Since Fibonacci retracement tools try to identify potential price-levels at which counter-trend price-corrections could reverse, traders can use oscillators to check whether the price becomes overbought or oversold at certain retracement levels. Counter-trend moves, such as price corrections, will likely push an oscillator like the RSI into overbought/oversold territory which can act as an additional confirmation to enter into a trade.
This is shown in the following chart.
The Relative Strength Index reached overbought levels of above 70 exactly at the point where the price retraced at the 38.2% Fibonacci retracement level. Traders can also use other technical tools to confirm a trade based on Fibonaccis, such as trendlines for example.
The chart above shows the EURUSD pair during an uptrend, with the price retracing at the 50% retracement level. This level formed a confluence zone of support together with the rising trendline, which made a great high-probability setup to trade on.
How Reliable are Fibonacci Levels?
Just like other technical tools, Fibonacci extension and retracement levels shouldn’t be used on their own. They return the best results when combined with other technical tools, such as technical indicators or trendlines for example.
The most critical part of trading on Fibonacci levels is correctly identifying the impulse wave of an uptrend or downtrend. Look for strong moves without obvious lower highs or higher lows as the beginning and ending point of your Fibonacci retracements.
Since technical analysis relies to a large extent on self-fulfilling prophecy, try to focus on longer-term timeframes such as the daily for your Fibonacci analysis.

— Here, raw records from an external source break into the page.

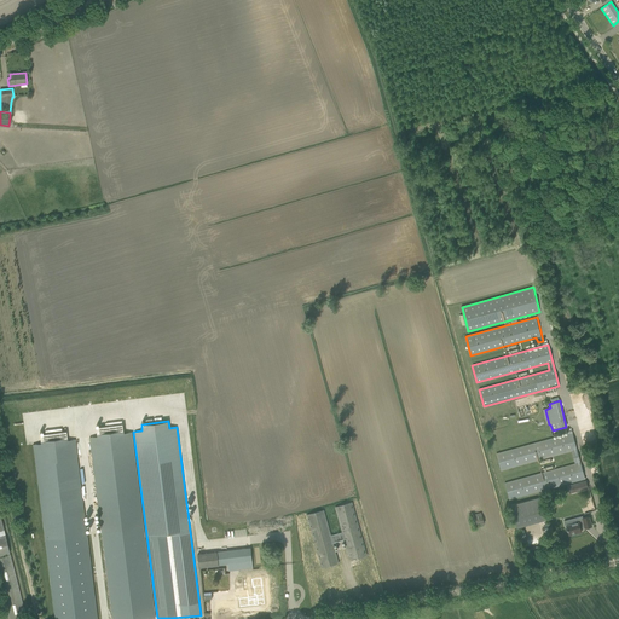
[(98,437),(90,438),(102,533),(144,528),(132,432),(125,433),(123,423),(97,427),(98,437)]
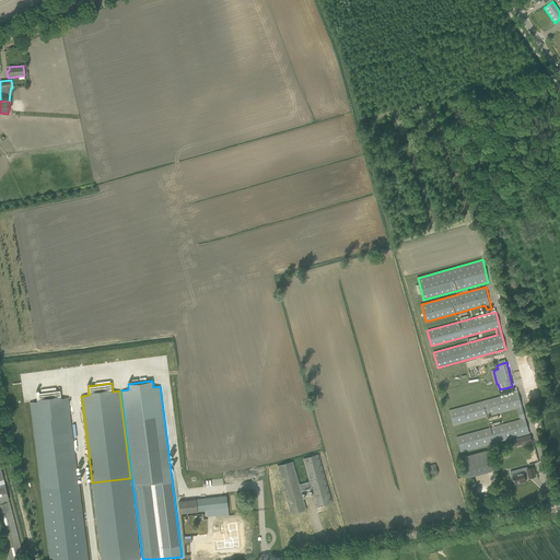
[(525,418),(517,392),(517,388),(513,389),(514,393),(448,410),(453,426),(516,408),(520,420),(456,438),(461,452),(524,434),(529,433),(529,432),(525,418)]
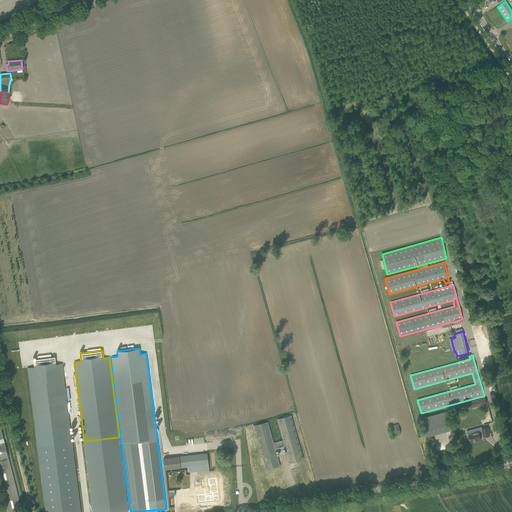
[(34,367),(27,368),(37,447),(72,443),(62,363),(55,364),(55,356),(33,359),(34,367)]
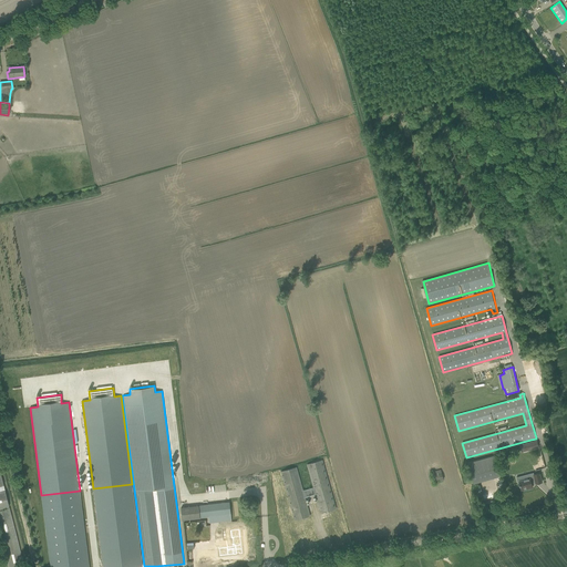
[(524,444),(519,445),(522,453),(526,451),(539,447),(537,440),(524,444)]
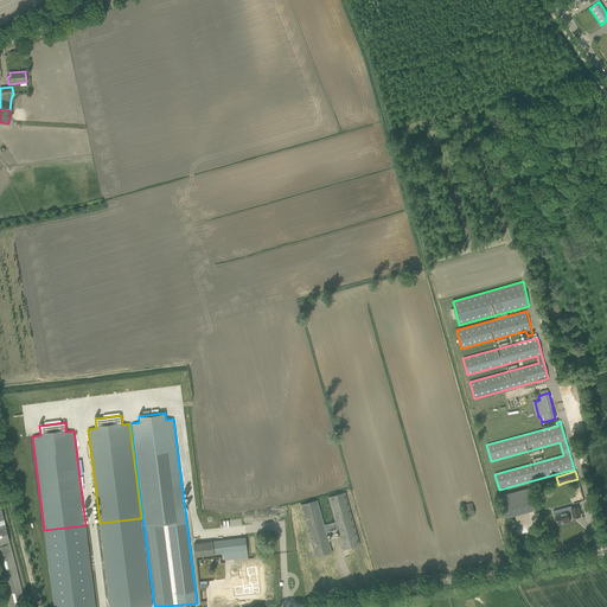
[(529,487),(502,496),(508,518),(535,510),(529,487)]
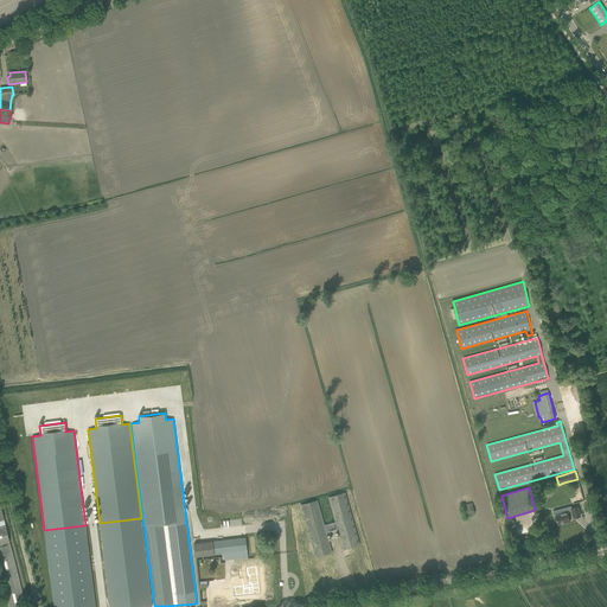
[(317,500),(301,505),(315,556),(332,553),(326,532),(338,529),(343,549),(359,544),(353,525),(345,493),(328,497),(336,522),(324,525),(317,500)]
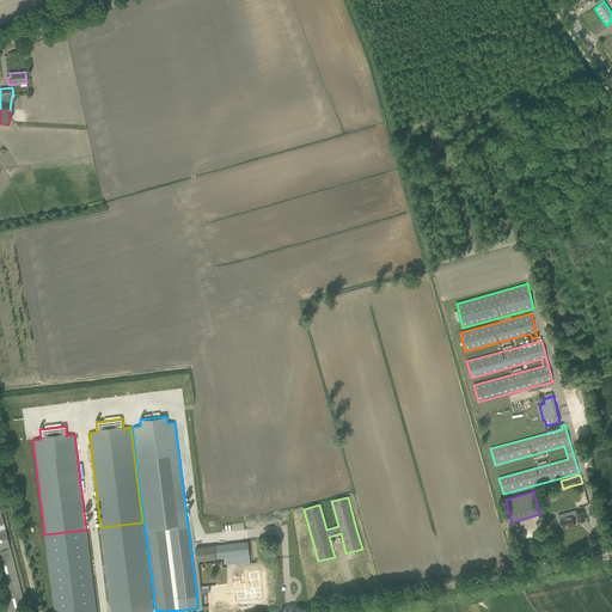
[(470,520),(479,518),(476,507),(466,509),(470,520)]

The more obvious the impulse move and the stronger the trend, the more traders are watching those Fibonacci levels and the more likely will they be respected.
Fibonacci trading is a very popular technique among retail traders, based on ratios derived from the Fibonacci sequence of numbers. Fibonacci retracements are used to identify potential levels where price-corrections may reverse in the direction of the underlying trend, while extensions are often used as profit targets based on Fibonacci ratios.
It’s important to note that the price doesn’t have to retrace exactly at a Fibonacci ratio. Rather, think about Fibonacci levels as of zones, with the zone between the 38.2% and the 61.8% levels being the most important one.